Он сжал ее так, что она вскрикнула, а затем опять уселся в сторонке и с озабоченным видом задымил трубкой. Через минуту он произнес:
- Ладно! Раз уж вы решились совершать глупости, испортить свою жизнь, лишиться состояния, а может быть, и самой жизни, и никому не остановить вас, так что же вы собираетесь делать?
- Я не знаю, - ответила Анжелика и задумчиво проговорила:
- Может быть, надо отыскать этого Калистера, бывшего лейтенанта мушкетеров? Только он, если помнит что-то, может избавить нас от сомнений относительно утопленника из Гассикура.
- Это уже сделано, - лаконично ответил Дегре. - Я нашел этого бывшего офицера. Он признался в конце концов, что утопленник пришелся очень кстати, чтобы можно было выпутаться из скверной ситуации и что у этого утопленника было очень мало общего с бежавшим узником.
- Да, конечно, - проговорила Анжелика, загораясь надеждой. - Значит, надежнее будет другой след - тот прокаженный нищий?..
- Кто знает?
- Надо поехать в Понтуаз и расспросить монахов этой маленькой обители, где он появлялся.
- Уже сделано.
- Как же?
- Если все рассказывать... Я воспользовался случаем - там, в тех местах, следовало произвести допрос, и заехал в этот монастырь, чтобы потрясти их колокола.

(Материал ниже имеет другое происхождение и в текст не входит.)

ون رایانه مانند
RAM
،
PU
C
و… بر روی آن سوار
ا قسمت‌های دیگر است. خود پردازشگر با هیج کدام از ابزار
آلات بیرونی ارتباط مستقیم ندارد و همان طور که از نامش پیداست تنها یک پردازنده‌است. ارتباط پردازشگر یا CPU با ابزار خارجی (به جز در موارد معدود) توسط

- О, Дегре, вы поразительный человек!
- Сидите на месте, - хмуро отозвался он. - Ничего особенного я там не узнал. Аббат рассказал мне почти то же, что мушкетерам, которые расспрашивали его. Но один старенький монах, занимающийся лечением братии, которого я нашел в саду, среди лекарственных растений, вспомнил важную подробность. Охваченный жалостью к несчастному, он хотел смазать бальзамом его язвы и вошел в сарай, где изнуренный бродяга то ли спал, то ли прощался с жизнью. «Это был не прокаженный, - сказал монах. - Я поднял тряпку, которой было закрыто его лицо. На нем не было язв, оно было все в глубоких шрамах».
- Значит, это был он! Не правда ли, это был он? Но почему он оказался в Понтуазе? Неужели он хотел вернуться в Париж? Какое безумие!
- Безумие, которое такой человек, как он, мог совершить ради такой женщины, как вы.
- Но у ворот города следы его теряются. - Анжелика в лихорадочной спешке бросилась перелистывать бумаги. - Говорят все же, что его видели в Париже.
- Это мне кажется невероятным! Он же не мог туда пробраться. Ведь после его бегства были отданы строжайшие приказы о наблюдении за всеми входами в город. Потом обнаружение утопленника в Гассикуре и отчет Арно де Каллистера положили конец тревогам. Дело закрыли. Для очистки совести я еще порылся в архивах. Ничего, сюда относящегося, нигде не обнаружилось.
Тяжелая тишина легла между ними.
- Это все, что вам известно, Дегре?
Полицейский прошелся несколько раз по комнате прежде чем ответить:
- Нет! - Он прикусил трубку и пробормотал сквозь зубы:
- Известно...
- Что же? Скажите!
- Ну, ладно. Вот что: года три назад или чуть больше пришел ко мне один человек, священник, с глазами цвета расплавленного свинца на лице цвета церковной свечки, один из тех, кто сам едва дышит, но стремится спасти весь мир. Он хотел знать, тот ли я Дегре, который в 1661 году был назначен адвокатом на процессе графа Пейрака. Он тщетно разыскивал меня среди моих коллег во Дворце правосудия и с большим трудом узнал под мрачным обликом полицейского. Удостоверившись, что я действительно бывший адвокат Дегре, он назвал свое имя. Это был отец Антуан из ордена, созданного Венсанном де Полем. Он был тюремным священником и в этом звании провожал графа де Пейрака на костер.
В памяти Анжелики всплыл силуэт маленького священника, сидевшего, словно окоченевший кузнечик, возле углей костра.
- После множества оговорок он спросил, не знаю ли я, что стало с женой графа де Пейрака. Я отвечал, что знаю, но хотел бы прежде узнать, кто интересуется ею, женщиной, чье имя все уже забыли. Он очень смутился и сказал, что часто думал об этой несчастной, всеми покинутой женщине, молился за нее и желал бы, чтобы судьба стала к ней милосерднее.